Look through the material below and copy every line containing the word "argv".

_Data_

·····

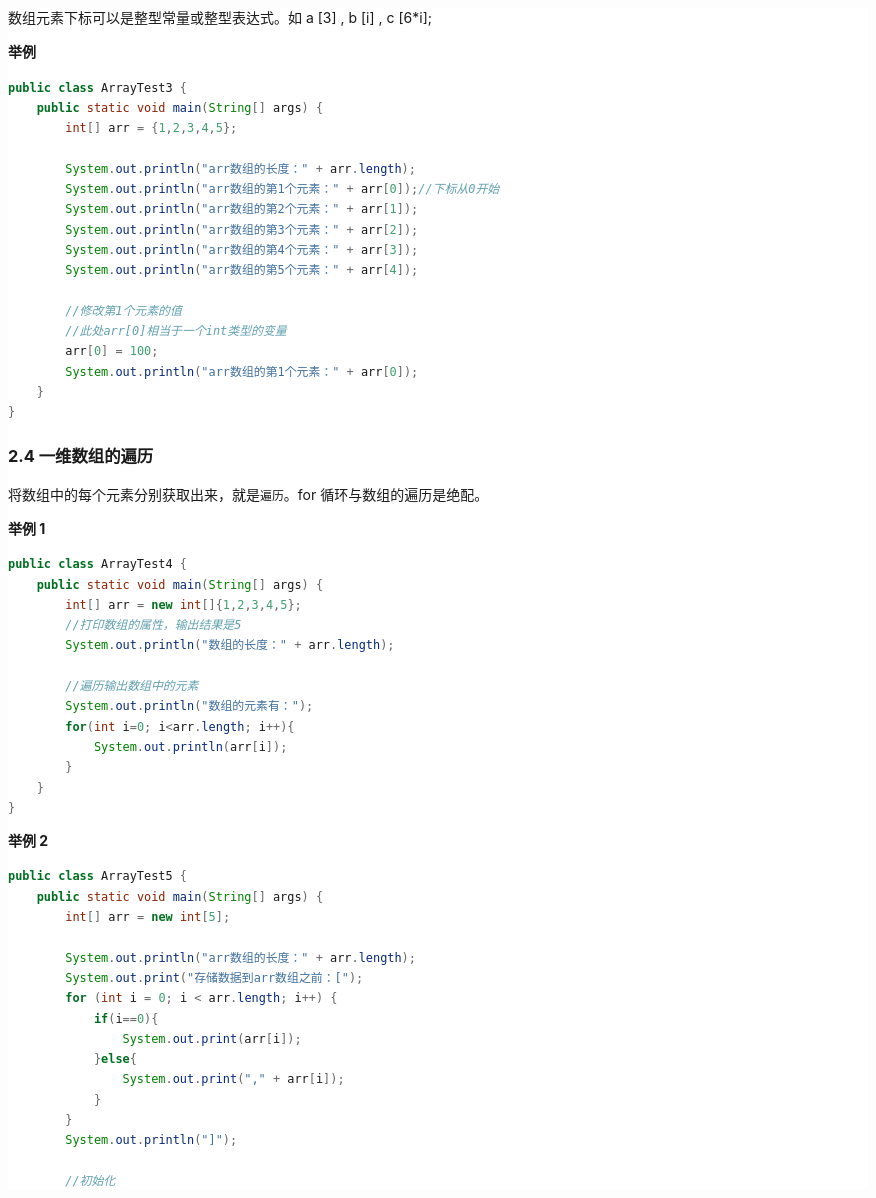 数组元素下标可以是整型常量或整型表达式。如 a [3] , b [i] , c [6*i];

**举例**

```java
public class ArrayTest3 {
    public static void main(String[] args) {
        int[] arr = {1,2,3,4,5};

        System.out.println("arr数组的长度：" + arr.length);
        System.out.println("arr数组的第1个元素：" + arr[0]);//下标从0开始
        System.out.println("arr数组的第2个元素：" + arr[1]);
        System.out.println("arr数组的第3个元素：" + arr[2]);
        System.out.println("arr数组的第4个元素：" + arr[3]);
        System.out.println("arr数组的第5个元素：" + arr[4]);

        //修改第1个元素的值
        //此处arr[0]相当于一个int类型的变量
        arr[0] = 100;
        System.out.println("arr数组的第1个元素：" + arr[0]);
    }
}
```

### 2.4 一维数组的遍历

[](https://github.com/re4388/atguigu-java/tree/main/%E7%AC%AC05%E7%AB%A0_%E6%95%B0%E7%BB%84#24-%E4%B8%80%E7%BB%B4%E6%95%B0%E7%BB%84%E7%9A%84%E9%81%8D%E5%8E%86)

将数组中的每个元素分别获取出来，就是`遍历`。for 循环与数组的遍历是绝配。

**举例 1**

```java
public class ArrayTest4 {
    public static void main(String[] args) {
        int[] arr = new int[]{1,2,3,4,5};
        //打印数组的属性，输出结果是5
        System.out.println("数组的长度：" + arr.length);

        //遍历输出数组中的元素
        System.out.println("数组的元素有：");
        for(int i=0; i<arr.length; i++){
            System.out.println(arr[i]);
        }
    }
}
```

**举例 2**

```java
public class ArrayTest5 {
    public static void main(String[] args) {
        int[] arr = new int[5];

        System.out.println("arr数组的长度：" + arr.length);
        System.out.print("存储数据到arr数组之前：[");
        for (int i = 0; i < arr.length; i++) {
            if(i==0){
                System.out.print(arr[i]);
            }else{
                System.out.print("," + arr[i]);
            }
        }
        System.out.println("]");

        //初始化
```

·····

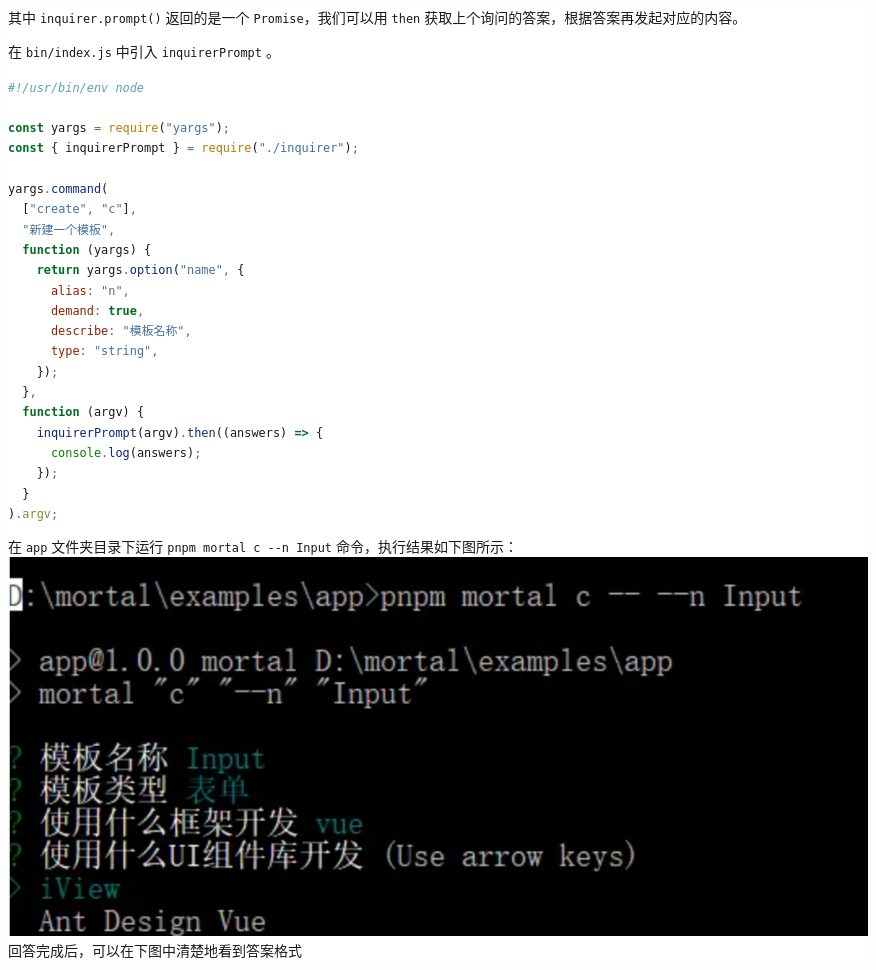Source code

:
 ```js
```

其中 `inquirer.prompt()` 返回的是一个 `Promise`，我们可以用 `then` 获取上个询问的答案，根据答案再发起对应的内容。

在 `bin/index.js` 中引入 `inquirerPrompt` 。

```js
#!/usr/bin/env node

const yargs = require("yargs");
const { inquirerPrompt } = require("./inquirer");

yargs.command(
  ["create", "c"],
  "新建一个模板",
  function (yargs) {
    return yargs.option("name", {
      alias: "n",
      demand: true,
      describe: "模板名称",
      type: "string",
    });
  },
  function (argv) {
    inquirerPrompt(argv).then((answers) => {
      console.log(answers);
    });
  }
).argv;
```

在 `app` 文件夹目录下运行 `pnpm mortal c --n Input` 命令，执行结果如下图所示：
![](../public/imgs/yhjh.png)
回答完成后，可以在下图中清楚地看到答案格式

·····

_Answer to this task_
  function (argv) {
    inquirerPrompt(argv).then((answers) => {
).argv;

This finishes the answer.